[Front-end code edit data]
┄┄┄┄┄┄

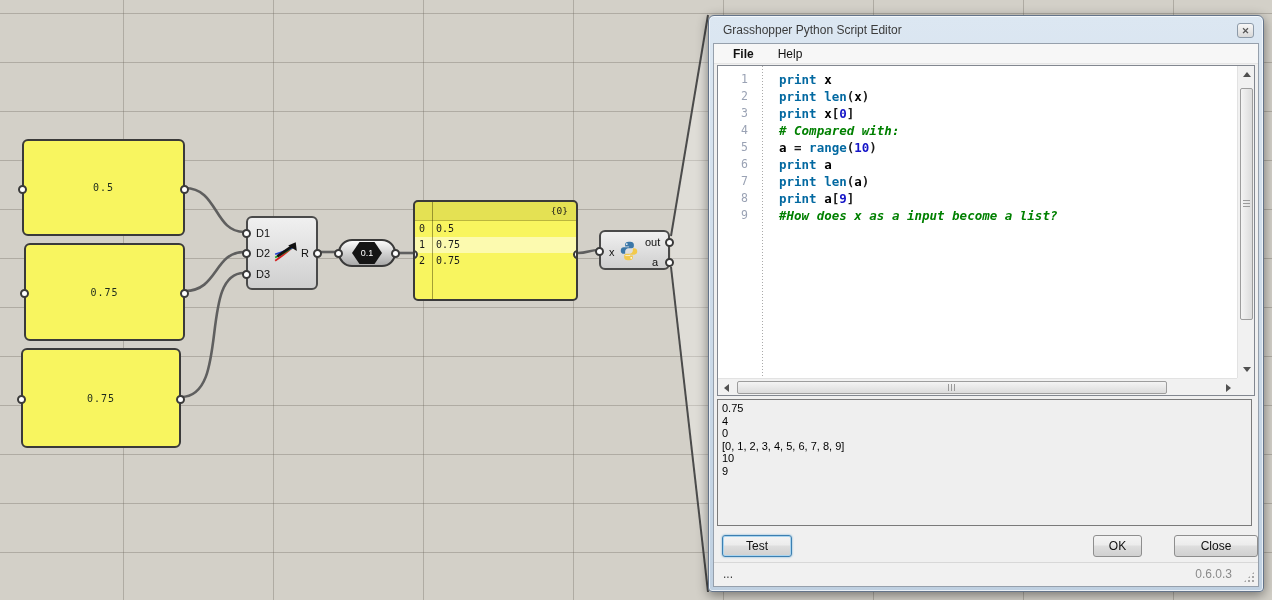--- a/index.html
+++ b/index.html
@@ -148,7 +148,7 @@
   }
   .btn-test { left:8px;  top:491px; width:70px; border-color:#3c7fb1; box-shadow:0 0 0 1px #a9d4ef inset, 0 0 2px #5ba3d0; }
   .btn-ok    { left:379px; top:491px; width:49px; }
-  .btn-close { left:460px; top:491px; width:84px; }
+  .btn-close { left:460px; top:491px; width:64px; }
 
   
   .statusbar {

┄┄┄┄┄┄

• _To do_
Output the line containing "top:491px; width:70px; border-color:#3c7fb1;" and each line after it through the close of the entries, unchanged and with no other lines.

• _Finished task_
   .btn-test { left:8px;  top:491px; width:70px; border-color:#3c7fb1; box-shadow:0 0 0 1px #a9d4ef inset, 0 0 2px #5ba3d0; }
   .btn-ok    { left:379px; top:491px; width:49px; }
-  .btn-close { left:460px; top:491px; width:84px; }
+  .btn-close { left:460px; top:491px; width:64px; }
 
   
   .statusbar {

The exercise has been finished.